Obesity & the ADA in Employment Decision-Making
Nobody likes comments about their weight (Heaven help the person who makes one about mine), and most people have learned that weight is a subject best approached with caution. Employers, for their part, would be well-served to exercise some caution as well. Although conversations surrounding obesity may be necessary for employment decisions related to certain positions, including positions often considered “safety-sensitive,” those conversations remain fraught with opportunities for actionable statements.
Admittedly, my admonitions are somewhat contrary to the current state of case law. Many courts to consider the issue have determined that obesity is only an impairment under the Americans with Disabilities Act (the “ADA”) if it is the result of an underlying physiological disorder or condition. Still, there are cases holding that extreme obesity may be an impairment. Modern science also tells us that obesity often comes hand-in-hand with actual physiological impairment. Since under the ADA conversations about impairment in the hiring context can expose employers to liability, conversations about weight and obesity can end up being similarly risky by association.
A recent Seventh Circuit case, Shell v. Burlington Northern Santa Fe Railway Company, provides a good reminder. Ronald Shell applied for a position as intermodal equipment operator, a “safety-sensitive” position at BNSF. He received an offer conditioned upon passing a medical evaluation. During the medical evaluation, conducted by BNSF’s chief medical officer, Shell apparently said that his overall health was “very good” and did not otherwise report any medical conditions. The evaluation seemed to have found Shell to be in good health, except that his measured weight and height resulted in a BMI of over 40. He was thus disqualified from employment based on a BNSF policy that prohibited employees with BMIs of over 40 from being employed in a safety-sensitive position. The policy was based on the logic that their BMI indicates a substantially high risk of developing conditions that could result in sudden incapacitation on the job (e.g., sleep apnea, diabetes, heart disease, etc.).

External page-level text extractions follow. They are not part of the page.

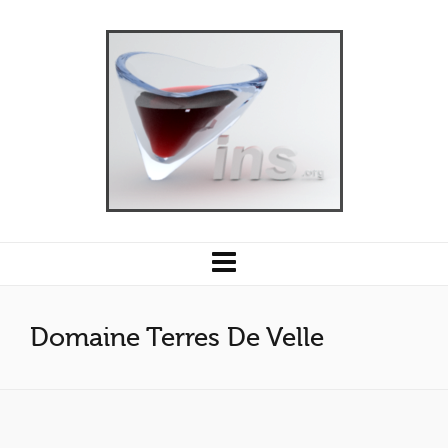
Domaine Terres De Velle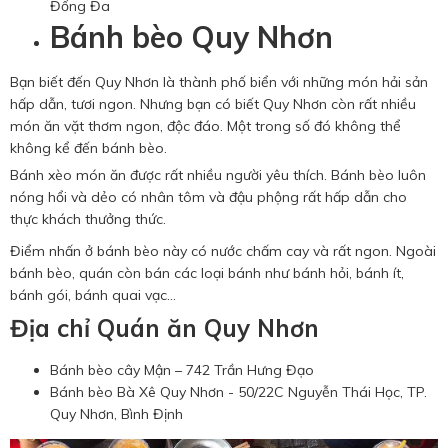
Đống Đa
Bánh bèo Quy Nhơn
Bạn biết đến Quy Nhơn là thành phố biển với những món hải sản
hấp dẫn, tươi ngon. Nhưng bạn có biết Quy Nhơn còn rất nhiều
món ăn vặt thơm ngon, độc đáo. Một trong số đó không thể
không kể đến bánh bèo.
Bánh xèo món ăn được rất nhiều người yêu thích. Bánh bèo luôn
nóng hổi và dẻo có nhân tôm và đậu phộng rất hấp dẫn cho
thực khách thưởng thức.
Điểm nhấn ở bánh bèo này có nước chấm cay và rất ngon. Ngoài
bánh bèo, quán còn bán các loại bánh như bánh hỏi, bánh ít,
bánh gói, bánh quai vạc…
Địa chỉ Quán ăn Quy Nhơn
Bánh bèo cây Mận – 742 Trần Hưng Đạo
Bánh bèo Bà Xê Quy Nhơn - 50/22C Nguyễn Thái Học, TP.
Quy Nhơn, Bình Định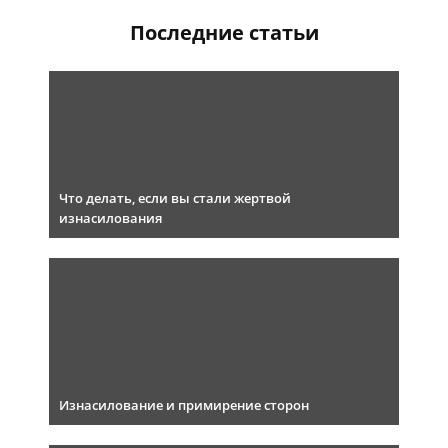
Последние статьи
Что делать, если вы стали жертвой
изнасилования
Изнасилование и примирение сторон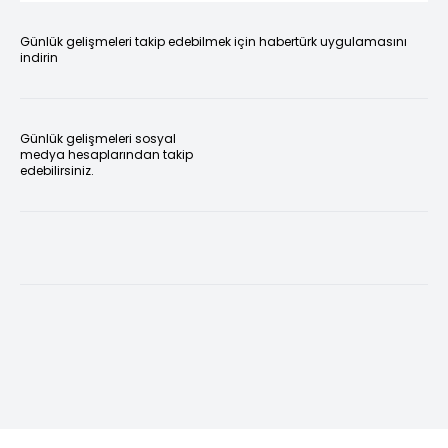
Günlük gelişmeleri takip edebilmek için habertürk uygulamasını
indirin
Günlük gelişmeleri sosyal
medya hesaplarından takip
edebilirsiniz.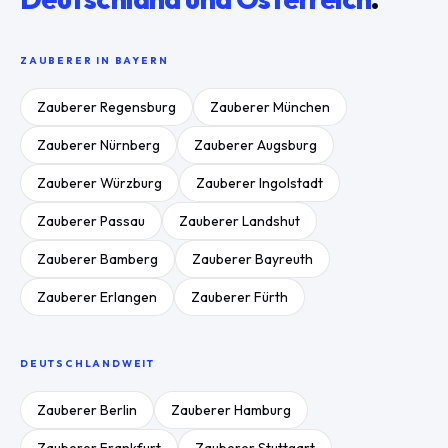
ZAUBERER IN
BAYERN
Zauberer
Regensburg
Zauberer
München
Zauberer
Nürnberg
Zauberer
Augsburg
Zauberer
Würzburg
Zauberer
Ingolstadt
Zauberer
Passau
Zauberer
Landshut
Zauberer
Bamberg
Zauberer
Bayreuth
Zauberer
Erlangen
Zauberer
Fürth
DEUTSCHLANDWEIT
Zauberer
Berlin
Zauberer
Hamburg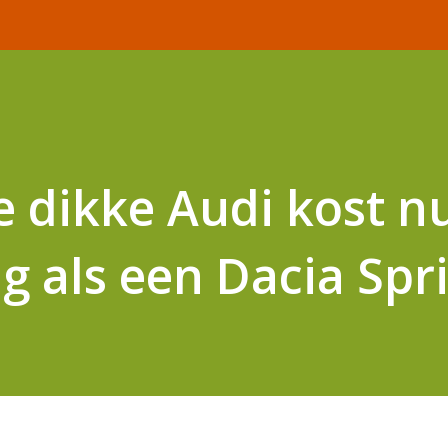
e dikke Audi kost nu
ig als een Dacia Spr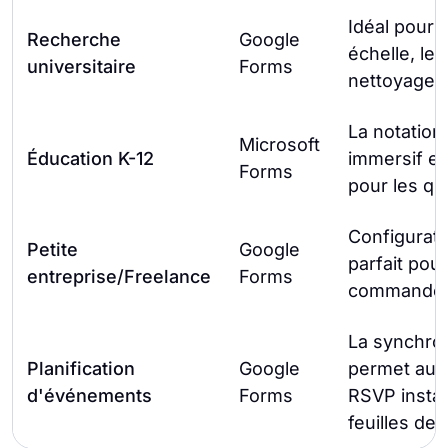
Idéal pour 
Recherche
Google
échelle, le
universitaire
Forms
nettoyage f
La notation 
Microsoft
Éducation K-12
immersif en
Forms
pour les qui
Configurati
Petite
Google
parfait pour
entreprise/Freelance
Forms
commandes
La synchron
Planification
Google
permet aux 
d'événements
Forms
RSVP insta
feuilles de 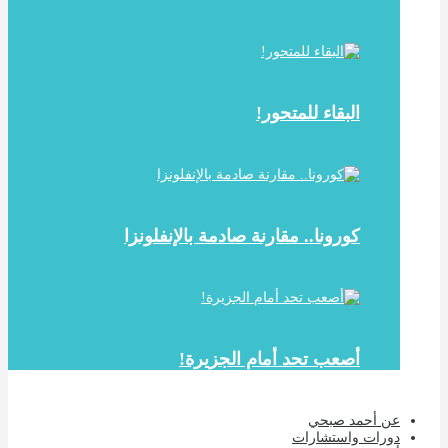
البقاء للمتحور!
كورونا.. مقارنة صادمة بالإنفلونزا
أصعب تحد أمام الجزيرة!
عن أحمد صبحي
دورات واستشارات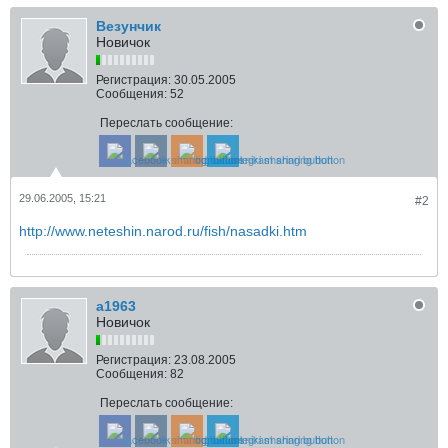
Везунчик
Новичок
Регистрация:
30.05.2005
Сообщения:
52
Переслать сообщение:
29.06.2005, 15:21
#2
http://www.neteshin.narod.ru/fish/nasadki.htm
a1963
Новичок
Регистрация:
23.08.2005
Сообщения:
82
Переслать сообщение: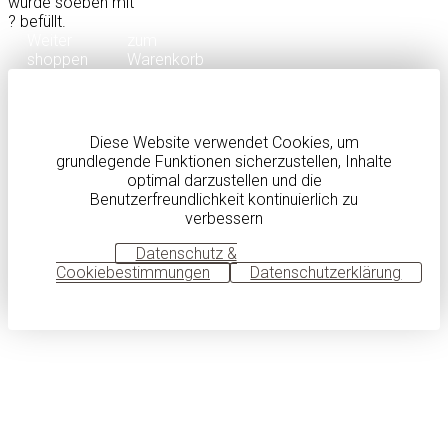
wurde soeben mit
?
befüllt.
Weiter
zum
shoppen
Warenkorb
Diese Website verwendet Cookies, um
grundlegende Funktionen sicherzustellen, Inhalte
optimal darzustellen und die
Benutzerfreundlichkeit kontinuierlich zu
verbessern
OK
Datenschutz &
Cookiebestimmungen
Datenschutzerklärung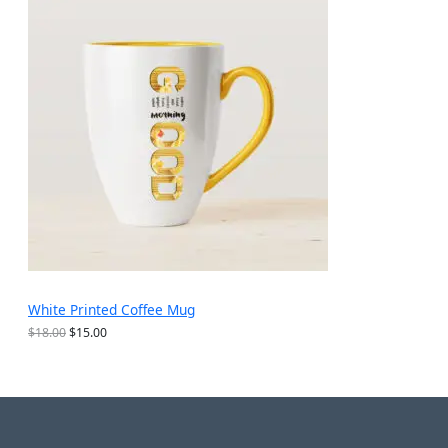
$
为
销
2
：
5
$
产
.
1
6
5
品
9
.
。
9
9
。
White Printed Coffee Mug
原
当
$
18.00
$
15.00
价
前
为
价
：
格
$
为
1
：
8
$
.
1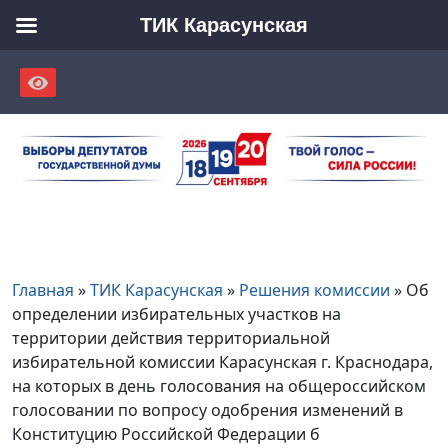
ТИК Карасунская
Skip
to
content
Главная
»
ТИК Карасунская
»
Решения комиссии
»
Об
определении избирательных участков на
территории действия территориальной
избирательной комиссии Карасунская г. Краснодара,
на которых в день голосования на общероссийском
голосовании по вопросу одобрения изменений в
Конституцию Российской Федерации б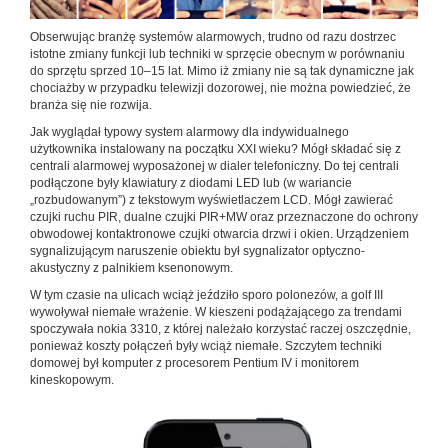
Obserwując branżę systemów alarmowych, trudno od razu dostrzec
istotne zmiany funkcji lub techniki w sprzęcie obecnym w porównaniu
do sprzętu sprzed 10–15 lat. Mimo iż zmiany nie są tak dynamiczne jak
chociażby w przypadku telewizji dozorowej, nie można powiedzieć, że
branża się nie rozwija.
Jak wyglądał typowy system alarmowy dla indywidualnego
użytkownika instalowany na początku XXI wieku? Mógł składać się z
centrali alarmowej wyposażonej w dialer telefoniczny. Do tej centrali
podłączone były klawiatury z diodami LED lub (w wariancie
„rozbudowanym”) z tekstowym wyświetlaczem LCD. Mógł zawierać
czujki ruchu PIR, dualne czujki PIR+MW oraz przeznaczone do ochrony
obwodowej kontaktronowe czujki otwarcia drzwi i okien. Urządzeniem
sygnalizującym naruszenie obiektu był sygnalizator optyczno-
akustyczny z palnikiem ksenonowym.
W tym czasie na ulicach wciąż jeździło sporo polonezów, a golf III
wywoływał niemałe wrażenie. W kieszeni podążającego za trendami
spoczywała nokia 3310, z której należało korzystać raczej oszczędnie,
ponieważ koszty połączeń były wciąż niemałe. Szczytem techniki
domowej był komputer z procesorem Pentium IV i monitorem
kineskopowym.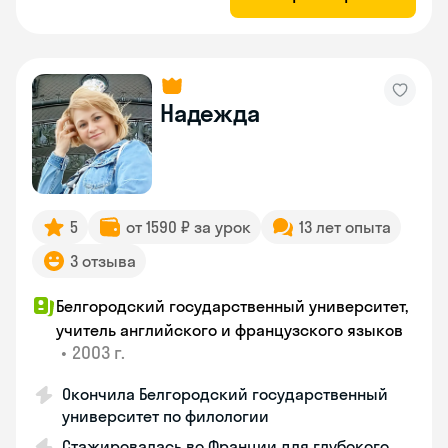
Надежда
5
от 1590 ₽ за урок
13 лет опыта
3 отзыва
Белгородский государственный университет,
учитель английского и французского языков
•
2003 г.
Окончила Белгородский государственный
университет по филологии
Стажировалась во Франции для глубокого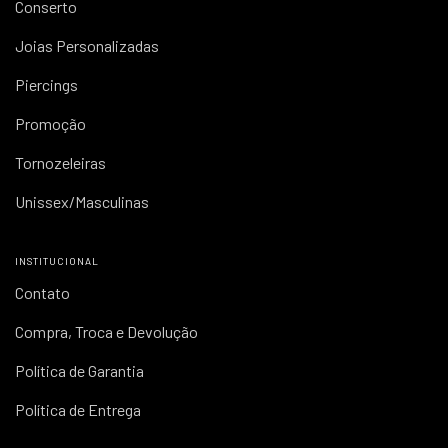
Conserto
Joias Personalizadas
Piercings
Promoção
Tornozeleiras
Unissex/Masculinas
INSTITUCIONAL
Contato
Compra, Troca e Devolução
Política de Garantia
Política de Entrega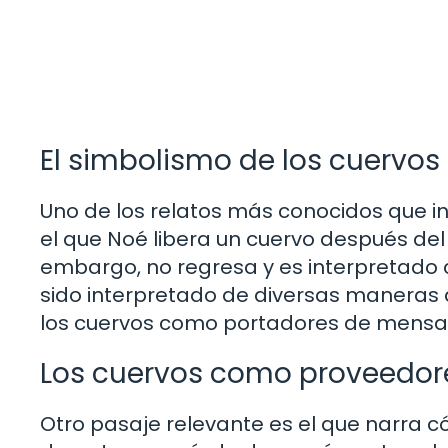
El simbolismo de los cuervos 
Uno de los relatos más conocidos que inv
el que Noé libera un cuervo después del d
embargo, no regresa y es interpretado c
sido interpretado de diversas maneras a 
los cuervos como portadores de mensa
Los cuervos como proveedor
Otro pasaje relevante es el que narra c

Although the Seventh Circuit found no wrongdoing on the part of BNSF, its decision relied in part on the fact that BNSF had no information which suggested that Shell had any kind of impairment. Crucially, Shell seems to have been in enviably good health. Had the record reflected a few comments regarding Shell’s ability to sleep at night, or had the medical evaluation turned up evidence of high blood pressure, the outcome may have been different.
In a nutshell, conversations related to weight can easily become conversations regarding protected physical impairments and should be treated with great care and caution. Employers should be also aware that, regardless of the ADA, some cities and states are passing laws that make weight a protected characteristic.
This information is provided by Vinson & Elkins LLP for educational and informational purposes only and is not intended, nor should it be construed, as legal advice.